9. Abandonar la visión compartimentada de la literatura que, en la práctica, nos hace estudiar la genealogía de la poesía peruana como un universo completamente ajeno al de la genealogía de nuestra narrativa, nuestro teatro, nuestra ensayísitica. Deberíamos pensar los momentos de nuestra tradición literaria, en el siglo veinte, con la misma visión panorámica con que los estudiosos de la colonia ven su objeto de estudio: historizándolo, tratando de desentrañar las grandes líneas maestras, encontrando cómo es que cada época ha respondido a unos mismos impulsos y motivos en los diversos géneros. Un ejemplo: las generaciones del cincuenta y del sesenta suelen explicarse en términos muy distintos cuando se habla de la poesía y cuando se habla de la narrativa. No tenemos estudios englobadores que pongan en juego, simultáneamente, las obras de Vargas Llosa o Ribeyro con las de los poetas que fueron coetáneos suyos, como si cada zona se hubiera movido dentro de una historia distinta e incluso divergente.
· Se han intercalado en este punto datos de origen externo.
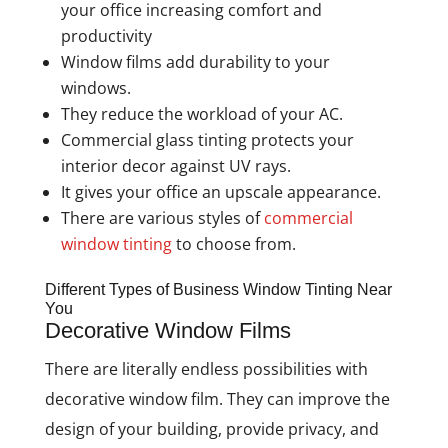
your office increasing comfort and
productivity
Window films add durability to your
windows.
They reduce the workload of your AC.
Commercial glass tinting protects your
interior decor against UV rays.
It gives your office an upscale appearance.
There are various styles of
commercial
window tinting
to choose from.
Different Types of Business Window Tinting Near
You
Decorative Window Films
There are literally endless possibilities with
decorative window film. They can improve the
design of your building, provide privacy, and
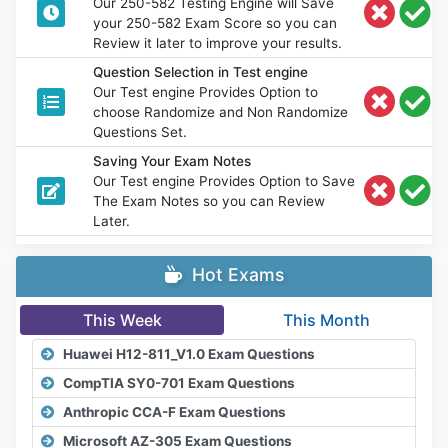
Our 250-582 Testing Engine will Save
your 250-582 Exam Score so you can
Review it later to improve your results.
Question Selection in Test engine
Our Test engine Provides Option to
choose Randomize and Non Randomize
Questions Set.
Saving Your Exam Notes
Our Test engine Provides Option to Save
The Exam Notes so you can Review
Later.
Hot Exams
This Week
This Month
Huawei H12-811_V1.0 Exam Questions
CompTIA SY0-701 Exam Questions
Anthropic CCA-F Exam Questions
Microsoft AZ-305 Exam Questions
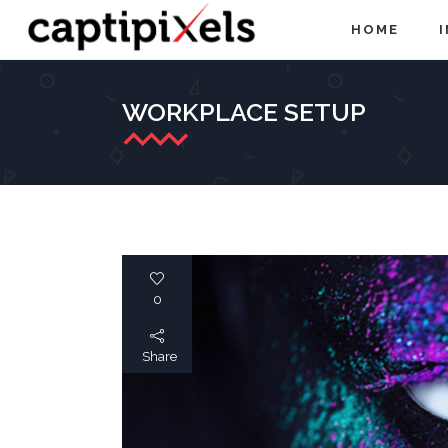
HOME
WORKPLACE SETUP
0
Share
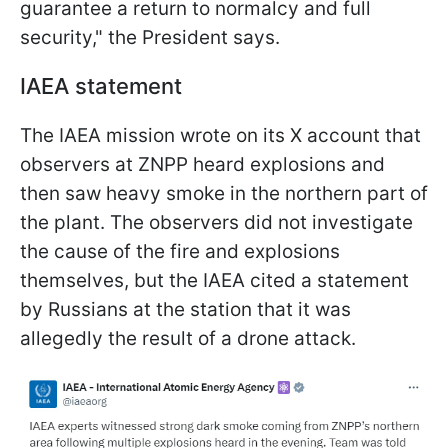
guarantee a return to normalcy and full
security," the President says.
IAEA statement
The IAEA mission wrote on its X account that
observers at ZNPP heard explosions and
then saw heavy smoke in the northern part of
the plant. The observers did not investigate
the cause of the fire and explosions
themselves, but the IAEA cited a statement
by Russians at the station that it was
allegedly the result of a drone attack.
10. Dejar de lado el viejo purismo literario que margina géneros enteros por no considerarlos parte de una misma esfera: el cómic, el teatro popular, el teatro colectivo, la música, el cine, son corpus que los estudios literarios casi nunca contemplan en la universidad peruana, como si no tuvieran líneas coincidentes, e incluso orígenes y discursos entrecruzados con las prácticas de aquello que más tradicionalmente llamamos lo literario. De ese modo, por ejemplo, nos enfrentamos a la idea de que el Perú tardó mucho en narrar coherentemente la violencia política de los ochenta en narrativas complejas y mayores, porque olvidamos el trabajo de gente como Augusto Cabada y Giovanna Pollarolo en la creación del guión de La boca del lobo, de Francisco Lombardi (1988).